The settlement comprises $315,550 for 2010 and $118,334 for the 2011 tax year, according to records from the Rutherford County Property Assessor’s Office.
In 2010, attorneys representing Embassy Suites filed a complaint with the Tennessee State Board of Equalization arguing that assessors unfairly appraised the site at $67 million, which resulted in the hotel paying higher property taxes.
Given the fact that prices had plummeted when the over-inflated housing bubble burst, attorneys contended property assessors should have taken into account the current economic conditions.
“They were able to prove to the judge that the $67 million assessment was too high,” said Rob Mitchell, who took over as Rutherford County property assessor in September 2012.
The judge, Mitchell said, agreed with Embassy Suites that the property was worth an estimated $36 million.
“We lost the appeal in 2010, and the judge took the numbers that Embassy Suites submitted to the court,” Mitchell said. “We were not able to dispute those numbers in the eyes of the court. The next year was exactly the same, so we decided to settle the appeal.”
Officials decided to settle the 2011 appeal out of court, he said, because it usually helps reduce the amount of money Rutherford County must refund to a complainant.
“History has shown us that we lose substantially less when we can come to a negotiated amount rather than leaving it up to a judge,” Mitchell said, noting the cost to fight an appeal is a factor in deciding how to address the issue.
“The other part of being able to come to a quick settlement is that if Rutherford County loses in court, we have to pay a 1.5 percent per month penalty in addition to the amount owed, which ends up being 18 percent a year,” he said.
The Embassy Suites settlement is just one of 744 appeals that were filed against Rutherford County when former Property Assessor Bill Boner, who could not be reached for comment, was in charge of the department.
“Of those 744 cases, 720 have been resolved,” Mitchell said, adding the rest are under review by an administrative judge with the State Board of Equalization because officials with the Property Assessor’s Office could not reach an agreement with the complainants.
“For those that are wrong, we have worked to address those and get everything corrected,” Mitchell said, “but there are still a lot of appraisals that were done properly prior to my tenure.
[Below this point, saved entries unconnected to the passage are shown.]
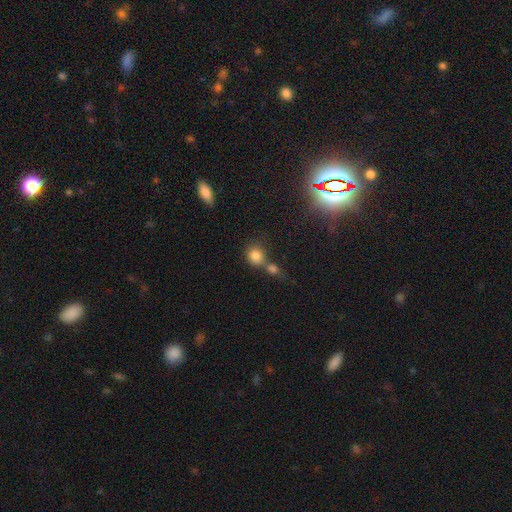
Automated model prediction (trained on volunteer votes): Smooth or featured? smooth (81%)
How rounded? round (73%)
Merging? merger (46%)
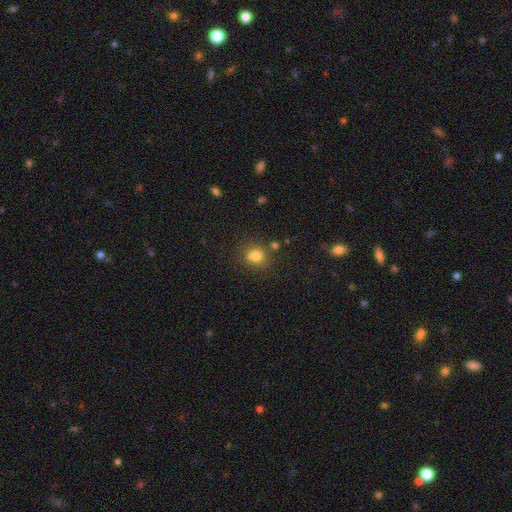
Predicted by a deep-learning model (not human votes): Overall: smooth (77%). How rounded: round (77%). Merging: none (65%).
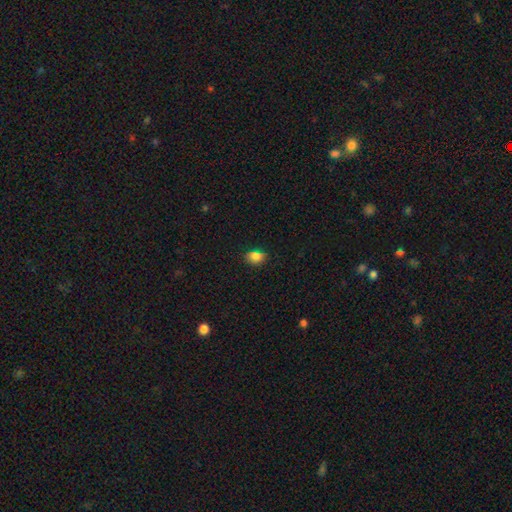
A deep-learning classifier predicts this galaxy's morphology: Smooth or featured? Predicted: smooth (p=0.79). How rounded? Predicted: in between (p=0.68). Merging? Predicted: none (p=0.77).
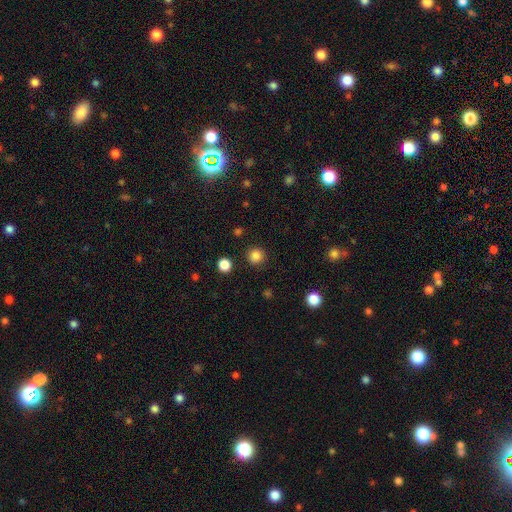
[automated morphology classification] Smooth or featured: smooth — 84% (star or artifact — 12%)
How rounded: round — 95% (in between — 4%)
Merging: none — 91% (minor disturbance — 5%)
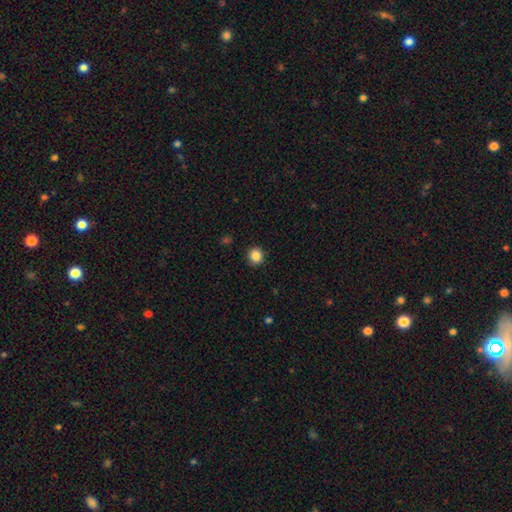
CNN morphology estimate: smooth-or-featured: smooth: 86% | star or artifact: 10% | featured or disk: 3%
  how-rounded: round: 90% | in between: 9% | cigar-shaped: 1%
  merging: none: 91% | minor disturbance: 6% | major disturbance: 2% | merger: 1%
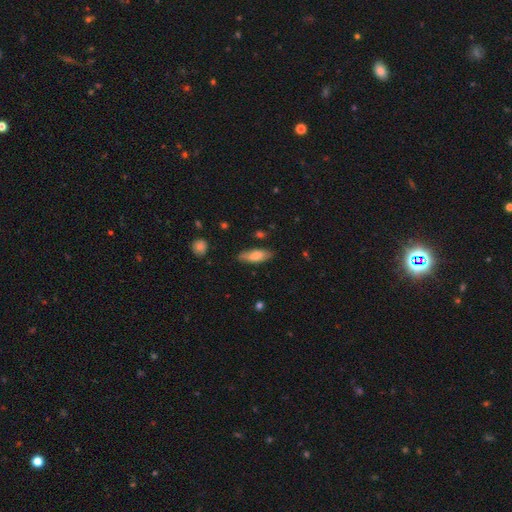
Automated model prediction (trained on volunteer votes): Q: Smooth or featured?
A: smooth (74%); runner-up: featured or disk (20%)
Q: How rounded?
A: in between (65%); runner-up: cigar-shaped (33%)
Q: Merging?
A: none (78%); runner-up: minor disturbance (17%)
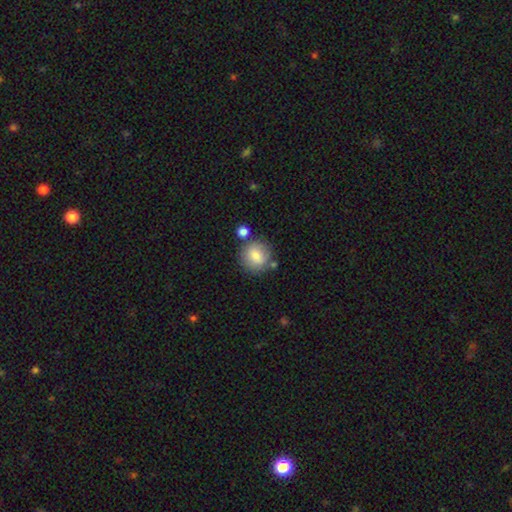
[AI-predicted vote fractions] A smooth galaxy with no disk features (81%) that is round (86%). Merging: none (73%).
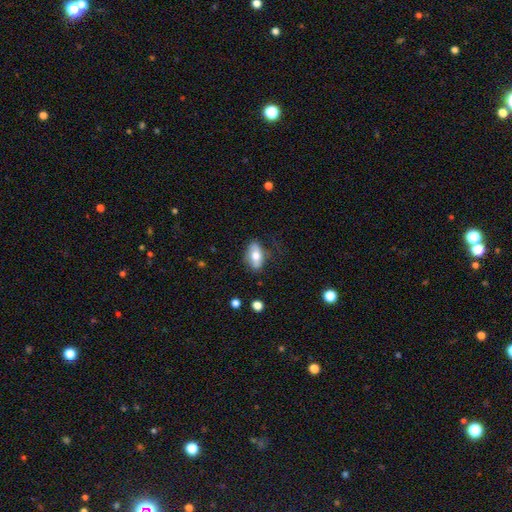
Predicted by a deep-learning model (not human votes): Morphology: type=smooth (66%); roundness=in between (88%); merging=none (68%).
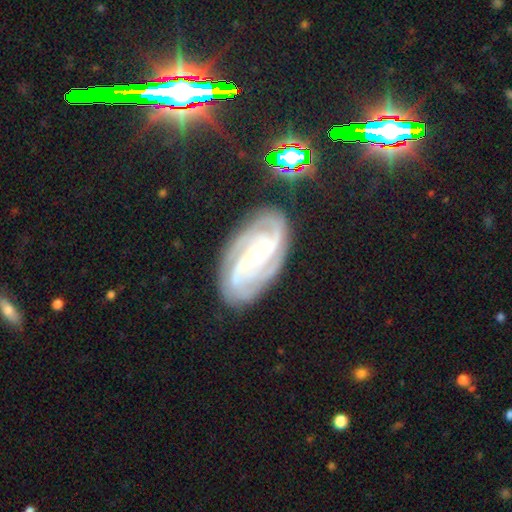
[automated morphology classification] Smooth or featured?
  - featured or disk: 86% *
  - smooth: 7%
  - star or artifact: 6%
Edge-on disk?
  - no: 95% *
  - yes: 5%
Bar?
  - weak: 39% *
  - strong: 32%
  - no: 30%
Spiral arms?
  - yes: 97% *
  - no: 3%
Spiral winding?
  - tight: 55% *
  - medium: 35%
  - loose: 10%
Spiral arm count?
  - 3: 28% *
  - 2: 24%
  - 4: 19%
  - can't tell: 18%
  - more than 4: 6%
  - 1: 5%
Bulge size?
  - small: 61% *
  - moderate: 34%
  - large: 2%
  - none: 2%
  - dominant: 1%
Merging?
  - none: 80% *
  - minor disturbance: 14%
  - major disturbance: 4%
  - merger: 2%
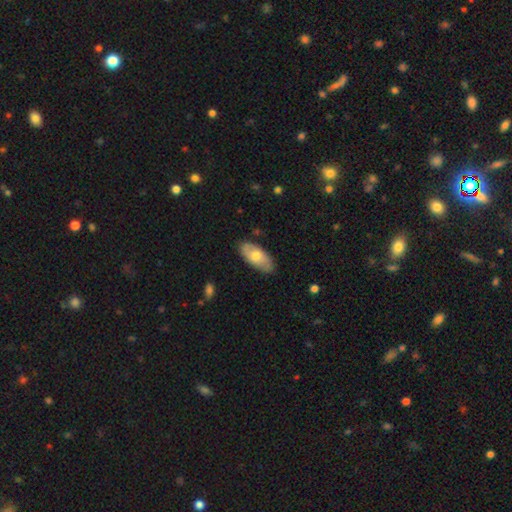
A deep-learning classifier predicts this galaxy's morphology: Smooth or featured? Predicted: smooth (p=0.61). How rounded? Predicted: in between (p=0.90). Merging? Predicted: none (p=0.82).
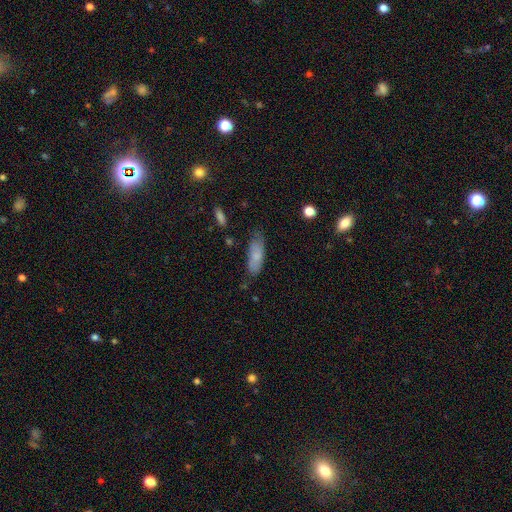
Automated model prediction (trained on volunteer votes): Smooth or featured: smooth — 75% (featured or disk — 18%)
How rounded: in between — 65% (cigar-shaped — 33%)
Merging: none — 64% (minor disturbance — 27%)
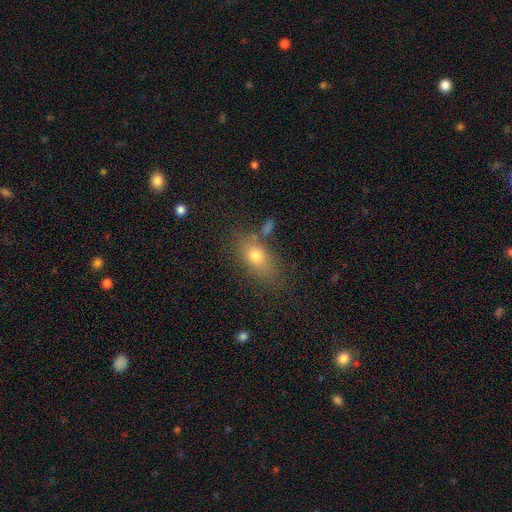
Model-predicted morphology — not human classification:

We are just correcting those that were wrongly appraised under the former administration.”
And although Rutherford County officials knew the Embassy Suites settlement would be coming down the pipeline this year, several commissioners expressed concern about how the impact of numerous tax refunds could affect revenues and the next budget.
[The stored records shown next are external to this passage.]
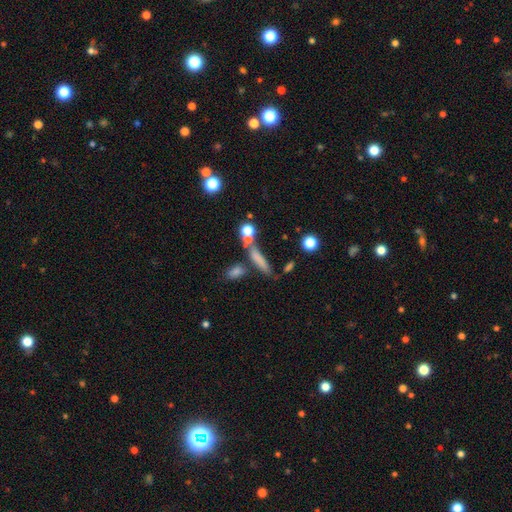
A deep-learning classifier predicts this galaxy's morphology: smooth 50%, featured or disk 29%, star or artifact 20%. Down the decision tree: how rounded — cigar-shaped (73%); merging — none (63%).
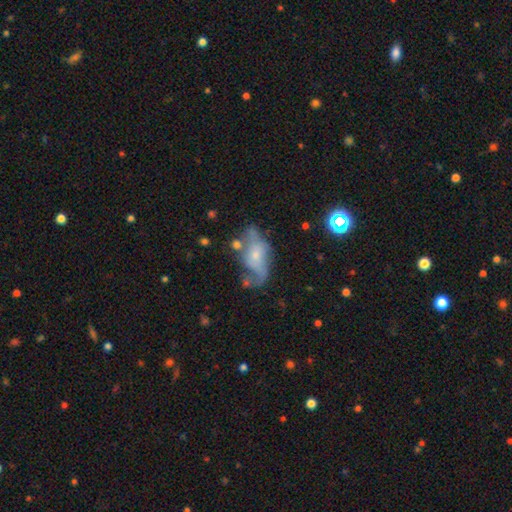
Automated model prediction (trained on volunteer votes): The model was most divided on "merging": none: 36%, major disturbance: 30%, minor disturbance: 26%, merger: 9%. More confident: edge-on disk — no (91%); bar — no (69%); spiral arms — yes (65%); bulge size — small (61%); smooth or featured — featured or disk (58%).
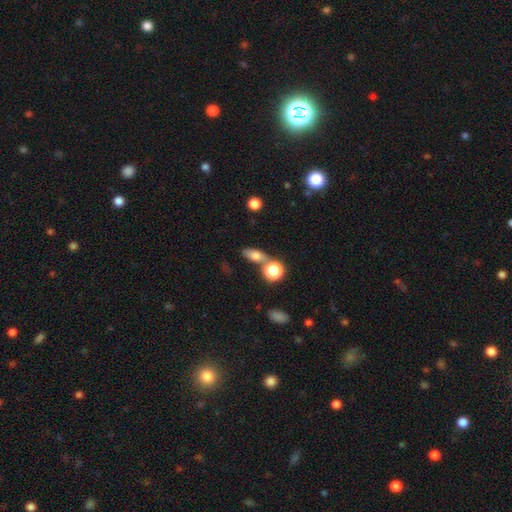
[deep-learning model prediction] smooth_or_featured: smooth (p=0.72) [alt: featured or disk p=0.14]
how_rounded: in between (p=0.71) [alt: round p=0.17]
merging: none (p=0.61) [alt: merger p=0.21]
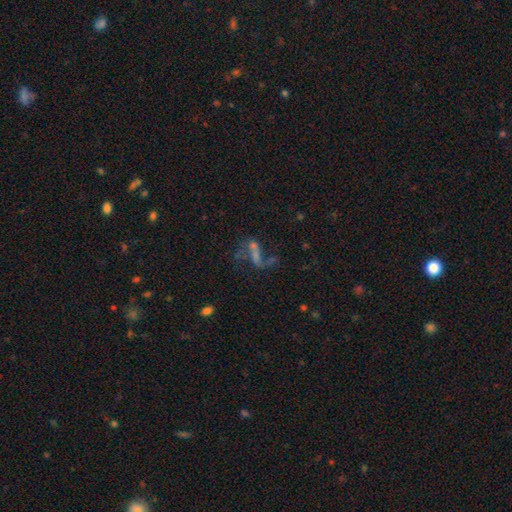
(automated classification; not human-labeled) This appears to be a featured or disk galaxy (50%). Merging: none (34%).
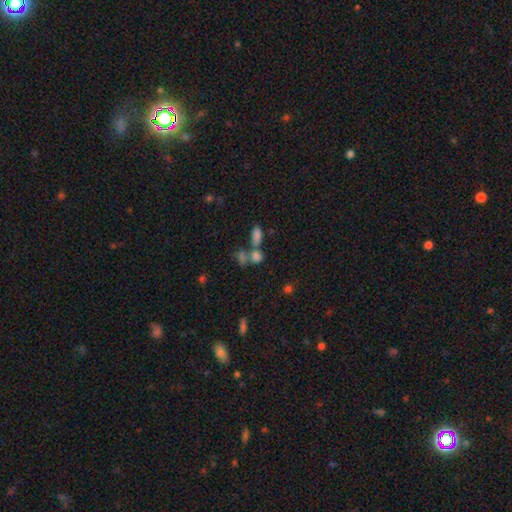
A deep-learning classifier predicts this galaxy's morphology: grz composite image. It shows a smooth galaxy with no disk features (71%) that is in between round and cigar-shaped (69%). Merging: merger (50%).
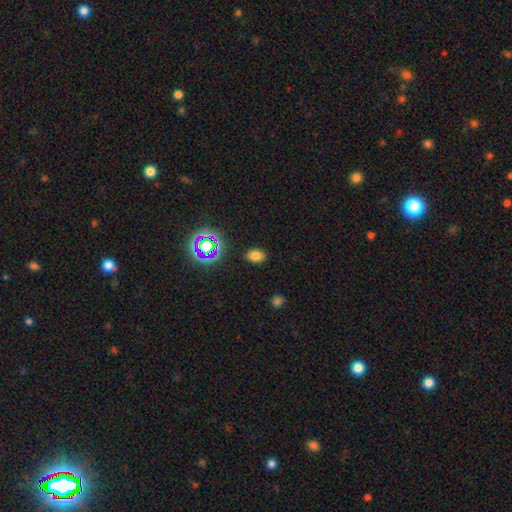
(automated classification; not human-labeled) Smooth or featured? smooth (74%)
How rounded? in between (72%)
Merging? none (87%)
During a recent Budget Committee meeting, Commissioner Steve Sandlin was visibly frustrated when he learned about the final settlement amount, saying he could not understand how the original appraisal was roughly $30 million too high.
“How did we get that far off,” Commissioner Steve Sandlin asked Lisa Nolan, who is the finance director for Rutherford County. “This is a lot of money, a lot of lost revenue.”
Commissioner Will Jordan said he is also worried about whether the amount of funds that the administrative judge ordered for the Embassy Suites settlement could set a precedent for future appeals.
“It could have been the same outcome of court,” Jordan said.
When asked about their concerns, Mitchell acknowledged the Embassy Suites settlement is expensive, but he said it was Boner who decided not to settle appeals out of court – a move that has resulted in tense relations between some property owners and assessors.
“We are still trying to reestablish relationships with the tax representatives and administrative judges,” Mitchell said. “It is a complicated process, but we will continue to address any issues that may have popped up in recent years.”